Parallel.For and Silver Bullets
I’m the first to agree that concurrency is a hard problem to solve. I have bad memories involving C, POSIX threads and mutexes that I’d rather just forget. In the end, dealing with threads sucks, we’re all just waiting for the abstraction, right?
There has been some positive progress in .NET land in terms of making concurrency easier. We know for certain that we don’t want to be responsible for creating threads ourselves anymore, so we now have the Task Parallel Library. The TPL also includes things like Parallel.For and Parallel.ForEach for magically converting our old decrepit loops into shiny new parallel ones.
I bet you’re wondering how much faster one of these shiny new parallel loops can count to 1,000,000 aren’t you? Truth be told, I’ve been listening to a dangerous amount of Tina Turner and I’m in a good mood, so I’ll indulge you. Let’s do it the old decrepit way first (so we can compare).
var timer = new Stopwatch();
timer.Start();
var countedTo = 0L;
foreach (var number in Enumerable.Range(1, 1000000))
{
++countedTo;
}
timer.Stop();
Console.WriteLine("Counted to {0} in {1} ms", countedTo, timer.ElapsedMilliseconds);
It took a mere 11 milliseconds to count to 1,000,000.

Let’s create the parallel version. I’m terribly excited – it’s going to absolutely smash 11 ms.
var timer = new Stopwatch();
timer.Start();
var countedTo = 0L;
Parallel.ForEach(Enumerable.Range(1, 1000000), n =>
{
++countedTo;
});
timer.Stop();
Console.WriteLine("Counted to {0} in {1} ms", countedTo, timer.ElapsedMilliseconds);
I’m on the edge of my chair. I didn’t even have to write any thread related code and I’m about to parallelise this beauty into a concurrent masterpiece. Here we go, are you ready?

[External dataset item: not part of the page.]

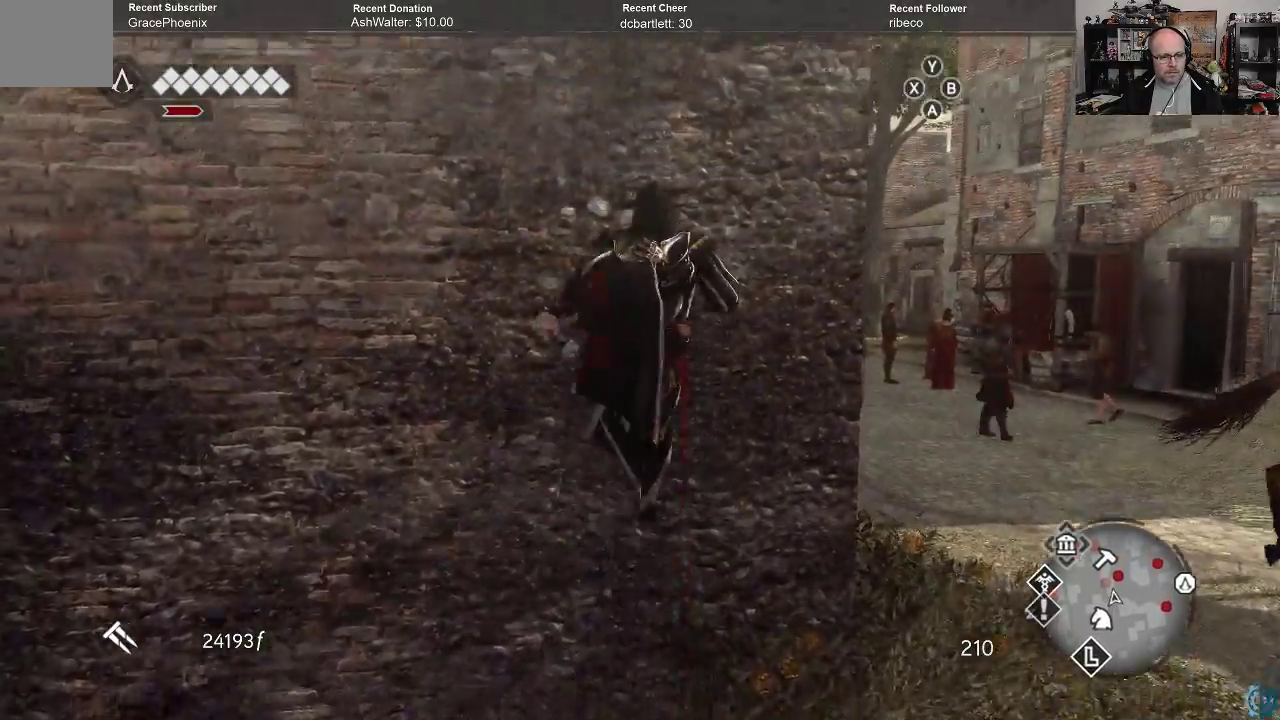
{"buttons": [], "left_stick": "center", "right_stick": "center", "events": [[300, "right_stick", "down-left"], [400, "right_stick", "center"], [500, "left_stick", "center"]]}
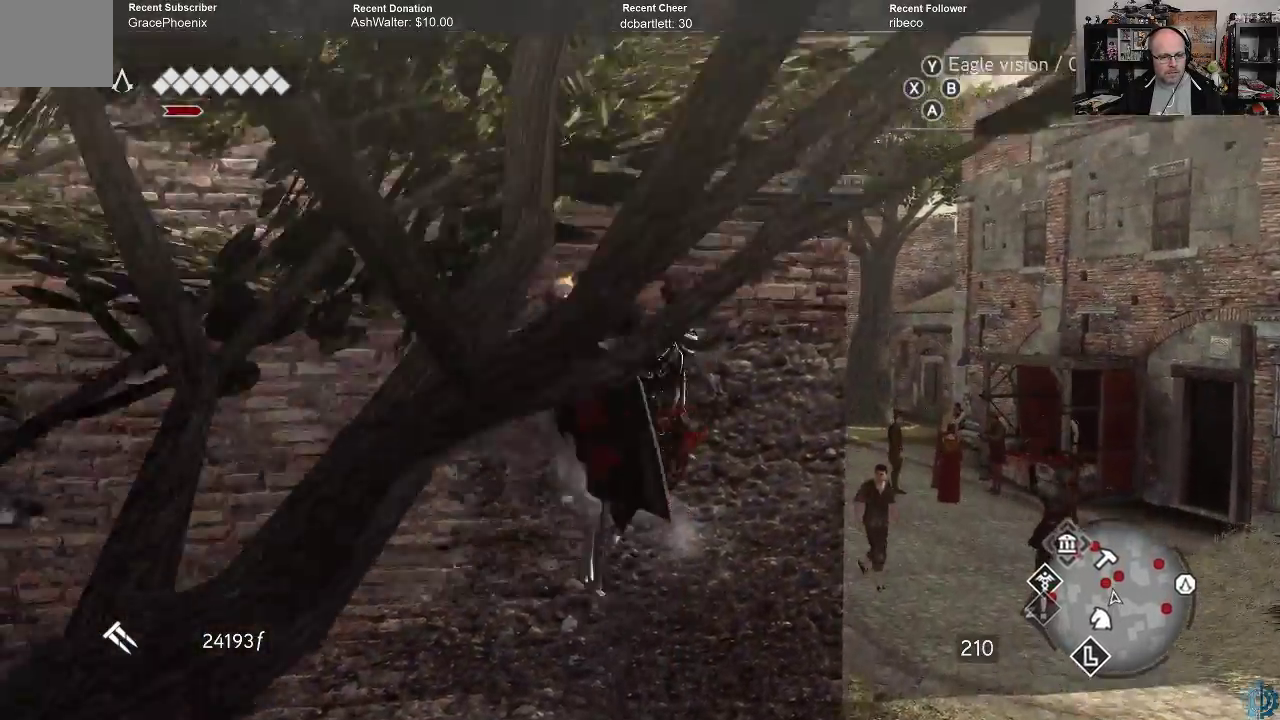
{"buttons": [], "left_stick": "center", "right_stick": "center", "events": [[133, "B", "down"], [267, "B", "up"]]}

Holy crap! What the hell! 116 milliseconds, are you kidding? 959,028? It hasn’t even counted to the end, there must be a bug in the framework.
*Deep Breath*, *Deep Breath*
There’s got to be a logical explanation. It couldn’t have crashed before counting to the end, or it would have never reached the Console.WriteLine, right? countedTo holds a value less than 1,000,000, which must mean that the statement ++countedTo was only successfully executed 959,028 times. It also took 10 times longer to run, which must mean it was doing 10 times more work.
Explanation
So, it turns out Parallel.ForEach isn’t a silver bullet, and was never meant to be. Parallel.ForEach is not an abstraction, it’s simply a way of making what is already possible easier. That in itself doesn’t remove the other complexities surrounding concurrency.
Let’s try and make sense of why we have those results.
First off, the count is way off. The reason for this is quite simple once you’re aware of it. A statement such as ++var is not atomic. An executing thread isn’t running your C# code, it’s running the machine instructions produced by your C# code. In this example, ++var is at least three separate machine instructions, which can be interrupted at any point. The statement looks something like this to the CPU:
mov eax, dword ptr [countedTo] add eax, 1 mov dword ptr [countedTo], eax
Given that there’s only one version of eax, consider what will happen if the first thread only manages to execute the first instruction before being interrupted by the second thread which completes all three. If you’re thinking that upon the return of the first thread, the change made by the second thread will be destroyed, you’d be right. Code running inside a thread must be thread safe, irrespective of which fancy library you used to create the thread.
That explains why the count was way off, but why did it take 10 times longer? Wasn’t this thing in parallel damnit? It’s important to remember that parallel doesn’t imply quicker, though in lots of cases it’s a vehicle for making an algorithm execute faster. Not everything can be parallelised, and even things that can be sometimes won’t benefit from the increased overhead of a parallel solution.
The problem here (besides the concurrency issue) is also one of overhead. The C# compiler is firstly having to create a closure over the countedTo variable in order to allow instances of the thread delegate to access it. Additionally, instead of having just three instructions to increment the count, we have all the additional instructions for managing the thread. In the end, it turns out it is actually doing 10 times more work.
Solution
The solution is to synchronise the executing threads, making sure that only one thread can execute the non-thread safe code. Typically we’ll use a form of locking for this, and in fact the .NET framework allows you to use the lock keyword for this very purpose. Here’s how you’d correct the previous example:
var timer = new Stopwatch();
timer.Start();
var countedTo = 0L;
var lockObject = new object();
Parallel.ForEach(Enumerable.Range(1, 1000000), n =>
{
lock (lockObject)
{
++countedTo;
}
});
timer.Stop();
Console.WriteLine("Counted to {0} in {1} ms", countedTo, timer.ElapsedMilliseconds);
We’re now using an instance of System.Object to lock on, ensuring that only one thread can execute the increment at any one time. Of course, this now creates even more overhead (for such a simple operation to start with) causing it to take even longer:

Conclusion
Parallel.For and Parallel.ForEach might look like silver bullets that will magically allow you to speed up a loop by making it execute in parallel, but this isn’t the case at all. Parallel doesn’t automatically mean performance improvement. It largely depends on whether the task is inherently parallelisable and the overhead involved in achieving it.
You can’t simply change a foreach loop into a Parallel.ForEach loop without thinking about concurrency issues. Neither of these methods will make your code thread safe, only you can do that.
They weren’t kidding, concurrency isn’t a simple problem to solve.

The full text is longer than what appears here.